PAGE EXCERPT —
Ask the experimentalist.

I notice in GQ and GD that many of the dopers there seem to have a background in the theoretical sciences.

In order to break up the monotony of writing my doctoral thesis I decided to try and answer as many questions as I can regarding the work in my area and others if I can.

I am an experimentalist working in, what can only be described as, a grey area between physics and chemistry; organic electronics. I am fabricating organic photovoltaic devices with a variety of polymers and nanomaterials with a view to improving the efficiency of such devices.

The work involves having a good knowledge of semi-conductor physics and I have had to pick up a smattering of organic chemistry as well from a theoretical point of view.

From a practical viewpoint I get to carry out a number of processes and use a wide range of fabrication and characterisation techniques including; RF sputtering, spin coating, plasma etching and electrical measurements, AFM and SEM imaging and various types of spectroscopy (FTIR and UV-Vis mainly).

RECORDS TO USE —
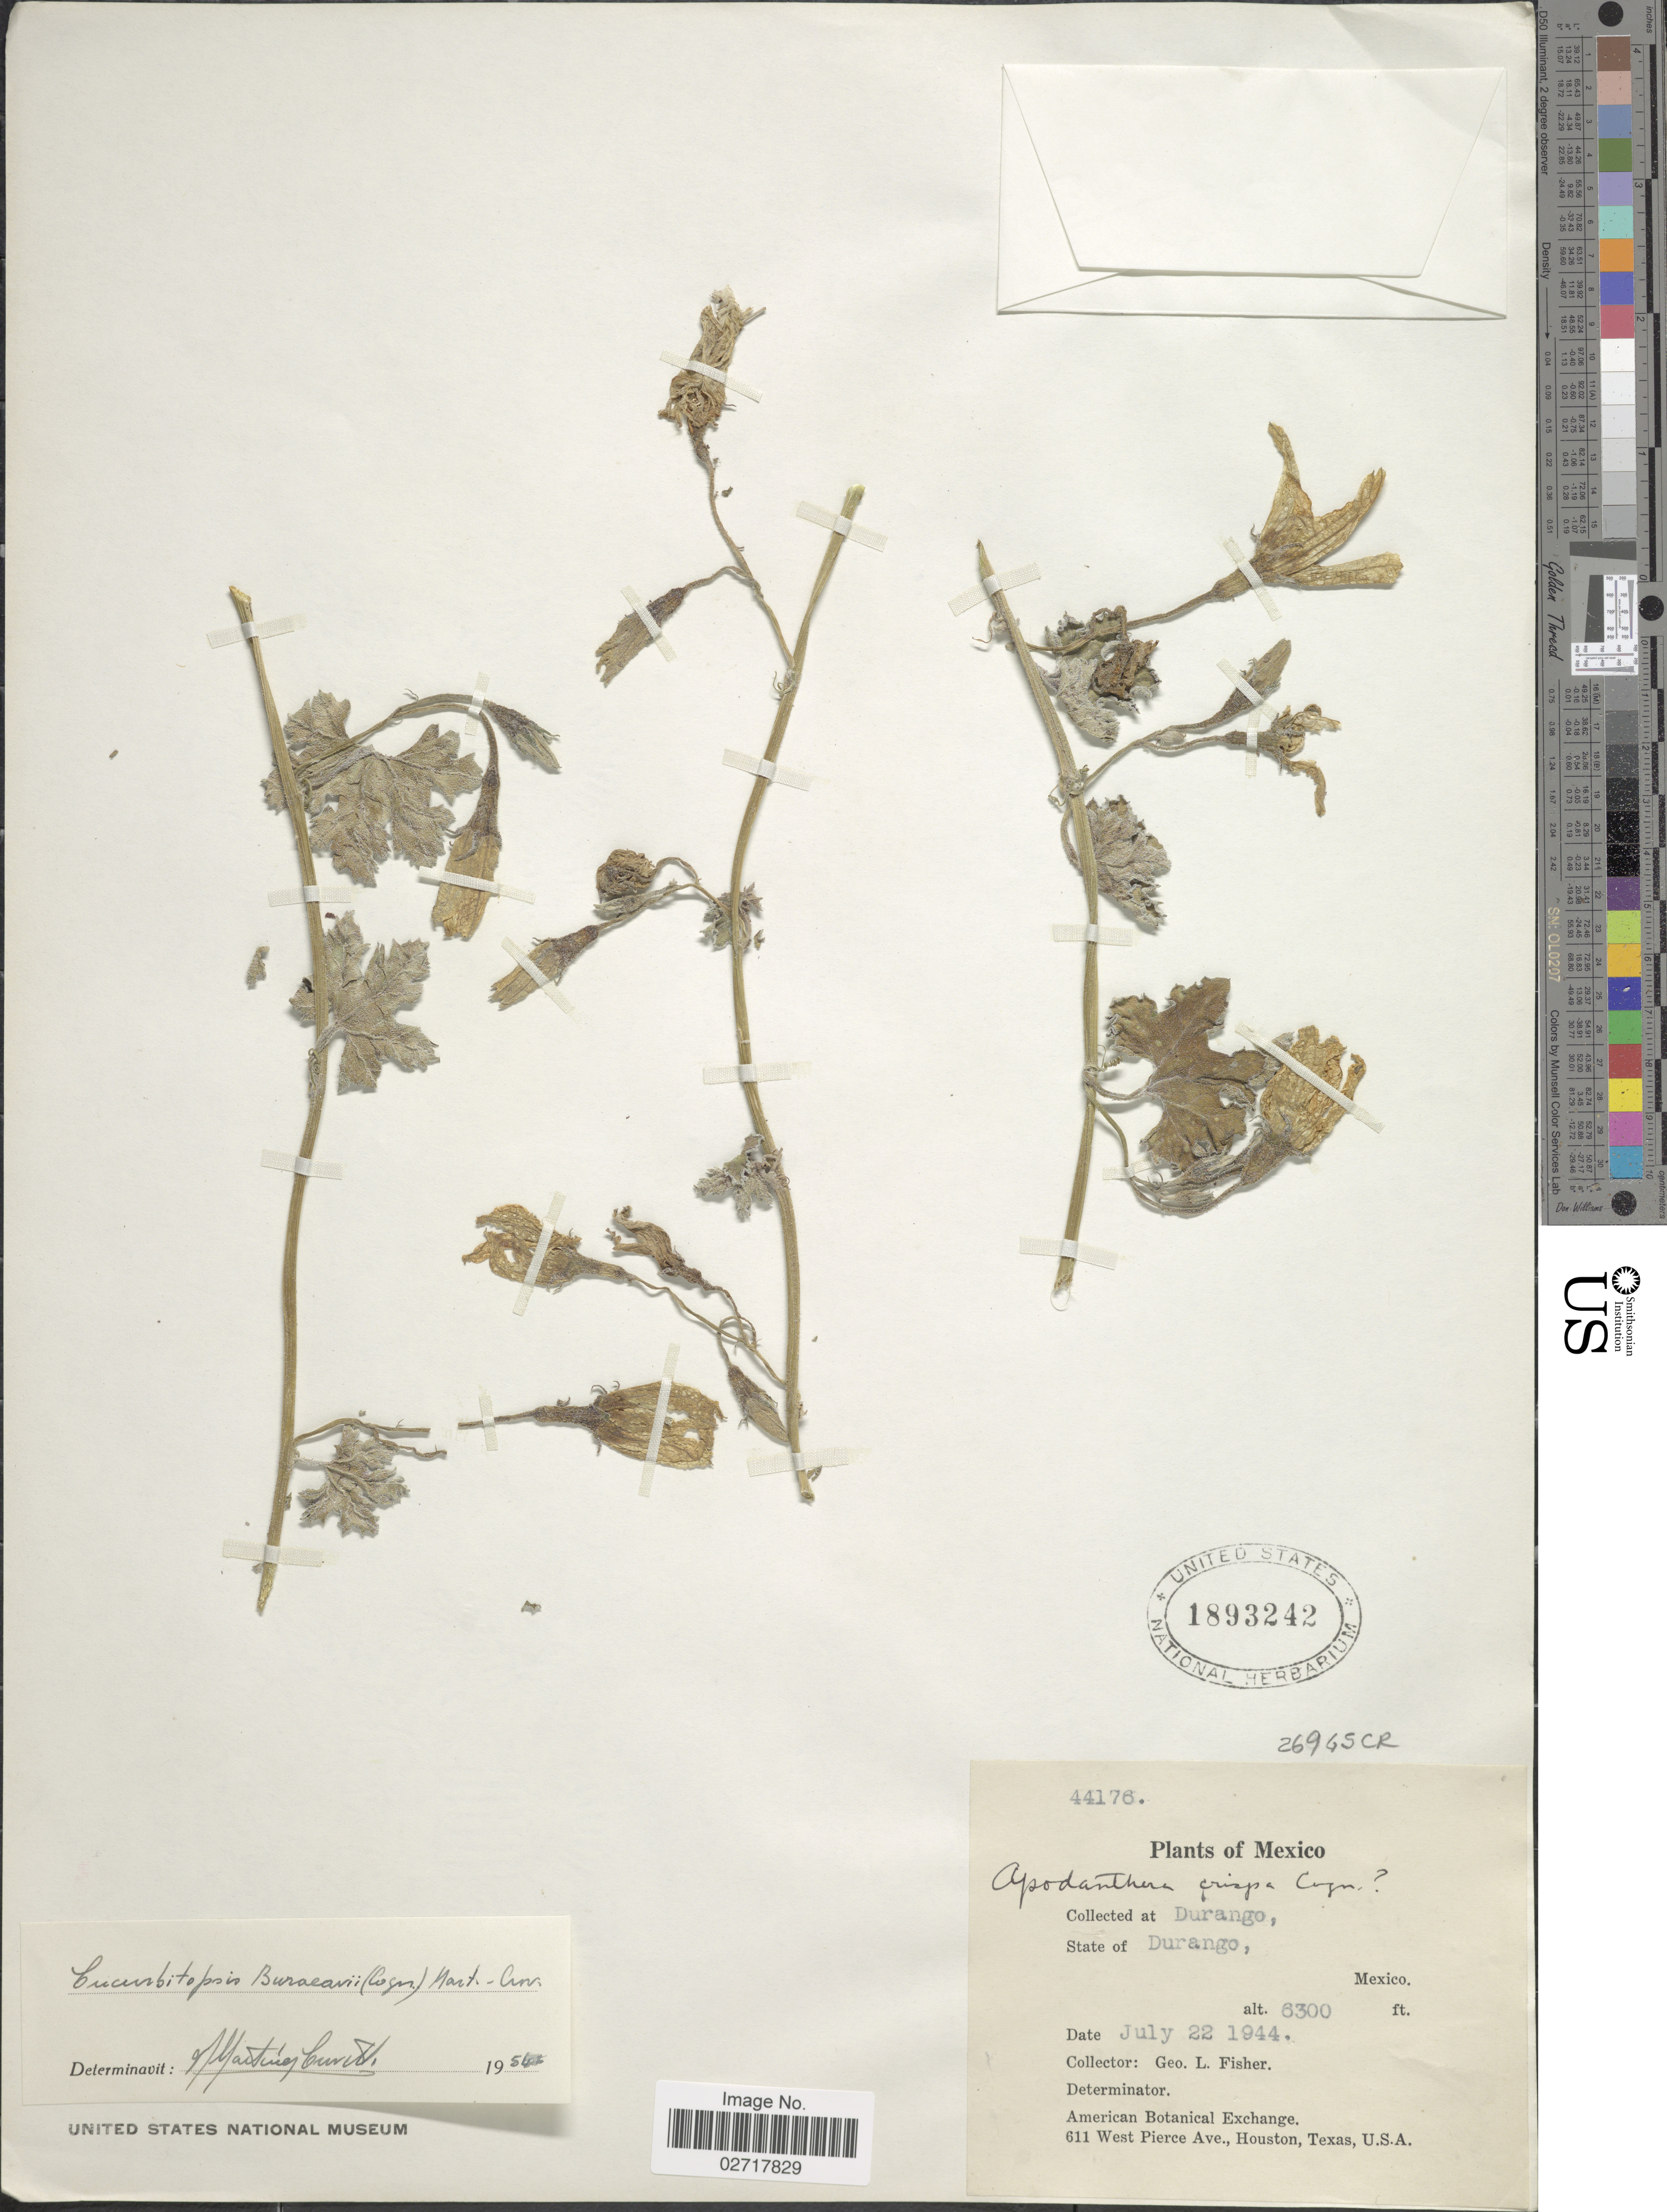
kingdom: Plantae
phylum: Tracheophyta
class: Magnoliopsida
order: Cucurbitales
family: Cucurbitaceae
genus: Apodanthera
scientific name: Apodanthera buraeavi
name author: Cogn.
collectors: G. L. Fisher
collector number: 44176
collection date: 1944-07-22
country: Mexico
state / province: Durango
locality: Durango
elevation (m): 1920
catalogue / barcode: US 1893242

WORK TO COMPLETE —
a) According to the post, which two fields does the writer's research area lie between?
b) Extract the part of the listing that opens with the line containing "phylum: Tracheophyta" and runs through the end of the listing, including both of those lines, and reproduce it without changes.
The listing is unrelated to the post.

THE SOLUTIONS —
a) Physics and chemistry.

b)
phylum: Tracheophyta
class: Magnoliopsida
order: Cucurbitales
family: Cucurbitaceae
genus: Apodanthera
scientific name: Apodanthera buraeavi
name author: Cogn.
collectors: G. L. Fisher
collector number: 44176
collection date: 1944-07-22
country: Mexico
state / province: Durango
locality: Durango
elevation (m): 1920
catalogue / barcode: US 1893242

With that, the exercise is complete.